Reilly cerró el puño alrededor del auricular.
– No me gusta como suena eso.
– Oh, estoy en la pista -se apresuró a decir Grozak-. Me guardo unos cuantos ases en la manga. Pero puede que me fuera imposible hacer la entrega antes del veintidós. ¿Supón que te hago un pago en metálico y te entrego el oro después del ataque?
¡Uy Dios!, ¿es que el tipo ese se creía que era idiota?

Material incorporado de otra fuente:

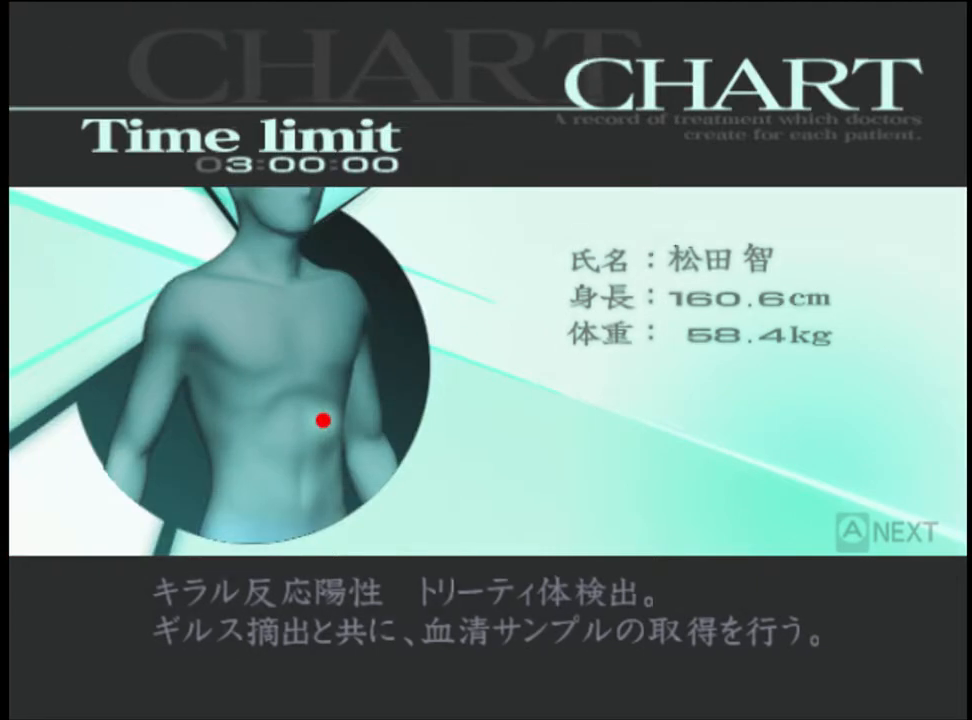
{"keys": ["q"], "mouse": [], "events": [[133, "mouse_left", "up"], [500, "q", "down"]]}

– Me trae sin cuidado tu dinero. Tengo todo el dinero que pudiera necesitar en la vida, y si quisiera más, sólo tendría que enviar a uno de mis hombres a conseguirlo. Quiero el oro de Cira. Quiero poder verlo, tocarlo.
– Y lo harás. Más tarde.
– Puede que más tarde no aparezcas. ¿Qué te impediría incumplir tu parte del trato, después de que yo cumpliera la mía?
– Como es natural, después del ataque tendré que esconderme bajo tierra durante algún tiempo. Pero no soy tan idiota de intentar engañarte. Sólo tendrías que soltar a uno de tus zom… de tus hombres para que me diera caza.

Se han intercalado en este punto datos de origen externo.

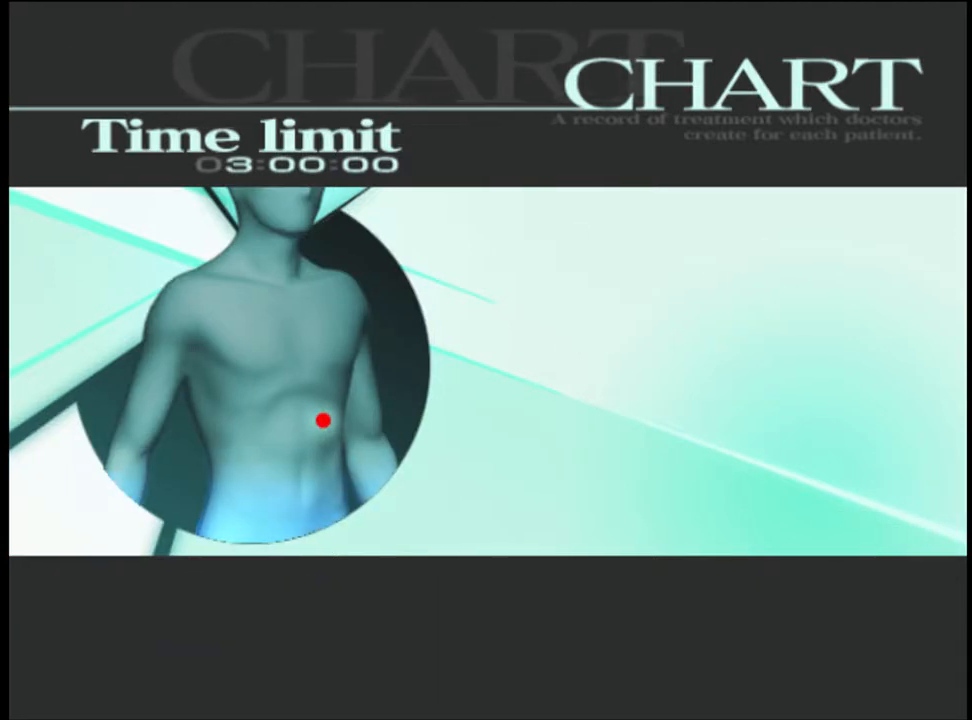
{"keys": [], "mouse": [], "events": [[33, "q", "up"], [267, "q", "down"], [333, "q", "up"], [433, "q", "down"], [467, "q", "up"]]}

Reilly pensó en ello. No es que no hubiera considerado ya esa posibilidad. Cuando uno hacía tratos con hombres como Grozak, tenía que estar preparado.
– Eso es verdad. Podría estar dispuesto a aceptar un retraso en el oro, si me consigues a la mujer. Sólo un retraso, Grozak.
– ¿Y seguirás suministrándome los hombres para la fecha fijada?
– Colaboraré contigo. Tendrás cuatro hombres pocos días antes de la fecha fijada. Eso te dará tiempo para que los alecciones sobre lo que han de hacer exactamente. Pero necesitarán que yo les llame por teléfono para ponerse en acción. Lo haré justo antes del ataque, si tengo a la mujer. -Momento para clavar el aguijón-. Si no consigo a la mujer, llamaré a Trevor y le ofreceré tu cabeza en bandeja de plata y reiniciaré las negociaciones con él.
– Menudo farol. Nunca te entregaría a la mujer.
– Puede que sí. Hay quien piensa que se puede prescindir de cualquier mujer cuando se la contrapone con la moneda de judas. ¿No lo harías tú?
– No soy Trevor.
Y Reilly dio gracias de que así fuera. Con Trevor era mucho más arduo negociar, y no se le podía manipular.
– Ya lo veremos. Es un punto a discutir, si cumples. Comunícame cuando puedo esperar a la mujer y acordaremos un lugar de encuentro. -Colgó el teléfono.
¿Había presionado lo suficiente?
Tal vez. Si no, ya presionaría más.
Se levantó para dirigirse a las estanterías. Había expuestas varias monedas del mundo antiguo de valor incalculable. Durante años había reunido todos los objetos de los que había podido apoderarse de Egipto, Herculano y Pompeya, pero las monedas eran su pasión. Incluso en aquellas épocas habían significado poder.
¡Qué tiempos!, pensó. Debería haber vivido entonces, durante aquella etapa dorada de la historia. Un hombre podía forjar su vida y las vidas de los demás con una eficacia despiadada. Eso era para lo que había nacido. No es que no pudiera hacerlo en los tiempos actuales, pero entonces no sólo se aceptaban los esclavos, sino que sus dueños eran admirados y respetados. Los esclavos vivían y morían según el capricho de sus dueños.
Cira había nacido esclava, y sin embargo nunca había sido conquistada.
Él la habría conquistado. Habría encontrado una manera de doblegarla, aun sin las herramientas que utilizaba en ese momento. Menudo sujeto habría sido ella, pensó con nostalgia. Controlar a una mujer de aquella fuerza habría sido absolutamente tonificante.